[Saved entries]
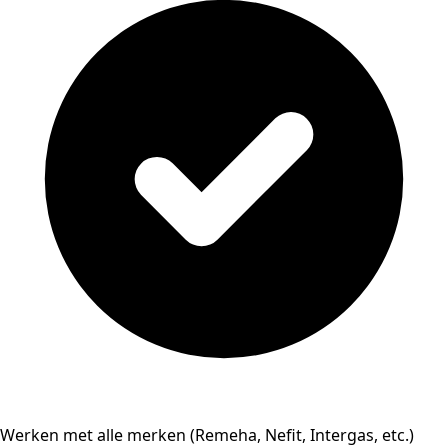
Werken met alle merken (Remeha, Nefit, Intergas, etc.)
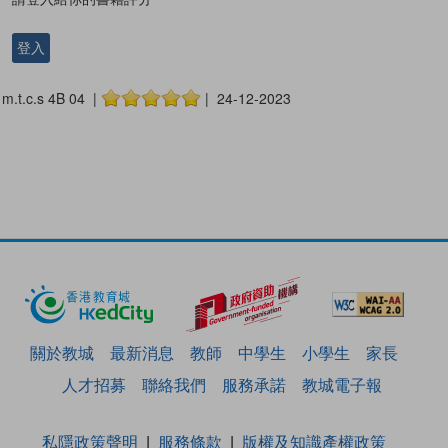
登入
m.t.c.s 4B 04 |
| 24-12-2023
關於教城
最新消息
教師
中學生
小學生
家長
人才招募
聯絡我們
服務承諾
教城電子報
私隱政策聲明
服務條款
版權及知識產權政策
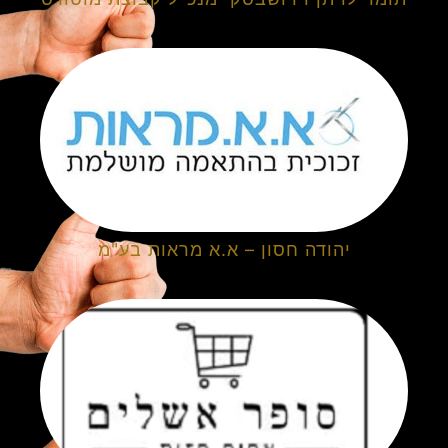
יהודה חסון – א.א מראות בע"מ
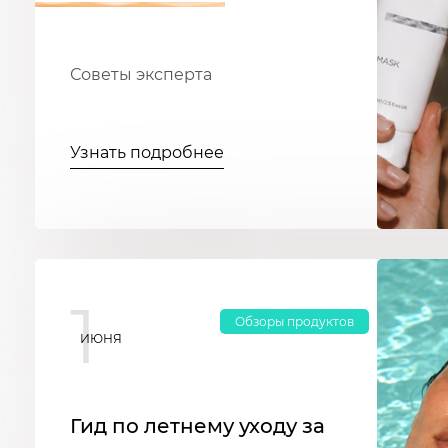
Советы эксперта
Узнать подробнее
1
Обзоры продуктов
ИЮНЯ
Гид по летнему уходу за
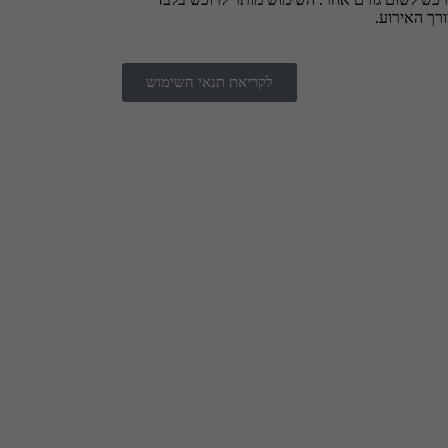
רך האירוע.
לקריאת תנאי השימוש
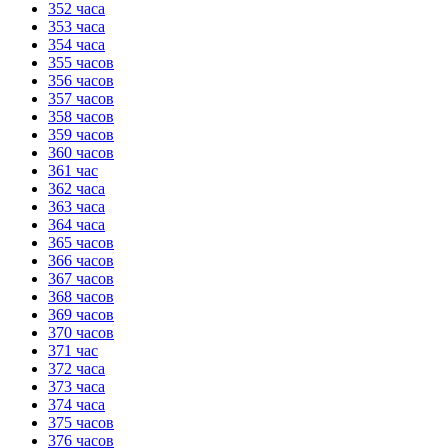
352 часа
353 часа
354 часа
355 часов
356 часов
357 часов
358 часов
359 часов
360 часов
361 час
362 часа
363 часа
364 часа
365 часов
366 часов
367 часов
368 часов
369 часов
370 часов
371 час
372 часа
373 часа
374 часа
375 часов
376 часов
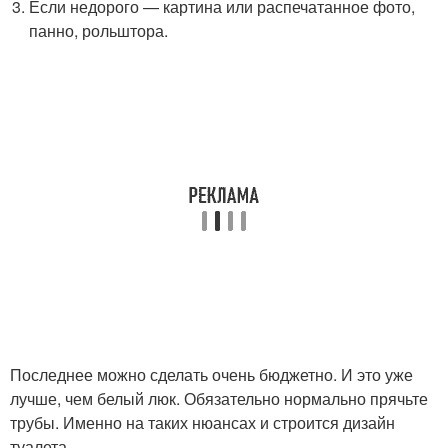
Если недорого — картина или распечатанное фото,
панно, рольштора.
Последнее можно сделать очень бюджетно. И это уже
лучше, чем белый люк. Обязательно нормально прячьте
трубы. Именно на таких нюансах и строится дизайн
туалета.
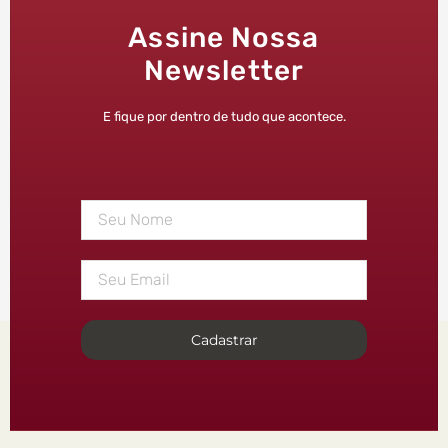
Assine Nossa
Newsletter
E fique por dentro de tudo que acontece.
Cadastrar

Problem requirements :: Could you retype every line of text from the records above exactly, leaving the pictures out of your answer?

Result for this task ::
Werken met alle merken (Remeha, Nefit, Intergas, etc.)
登入
m.t.c.s 4B 04 |
| 24-12-2023
關於教城
最新消息
教師
中學生
小學生
家長
人才招募
聯絡我們
服務承諾
教城電子報
私隱政策聲明
服務條款
版權及知識產權政策
יהודה חסון – א.א מראות בע"מ
Советы эксперта
Узнать подробнее
1
Обзоры продуктов
ИЮНЯ
Гид по летнему уходу за
רך האירוע.
לקריאת תנאי השימוש
352 часа
353 часа
354 часа
355 часов
356 часов
357 часов
358 часов
359 часов
360 часов
361 час
362 часа
363 часа
364 часа
365 часов
366 часов
367 часов
368 часов
369 часов
370 часов
371 час
372 часа
373 часа
374 часа
375 часов
376 часов
Если недорого — картина или распечатанное фото,
панно, рольштора.
Последнее можно сделать очень бюджетно. И это уже
лучше, чем белый люк. Обязательно нормально прячьте
трубы. Именно на таких нюансах и строится дизайн
туалета.
Assine Nossa
Newsletter
E fique por dentro de tudo que acontece.
Cadastrar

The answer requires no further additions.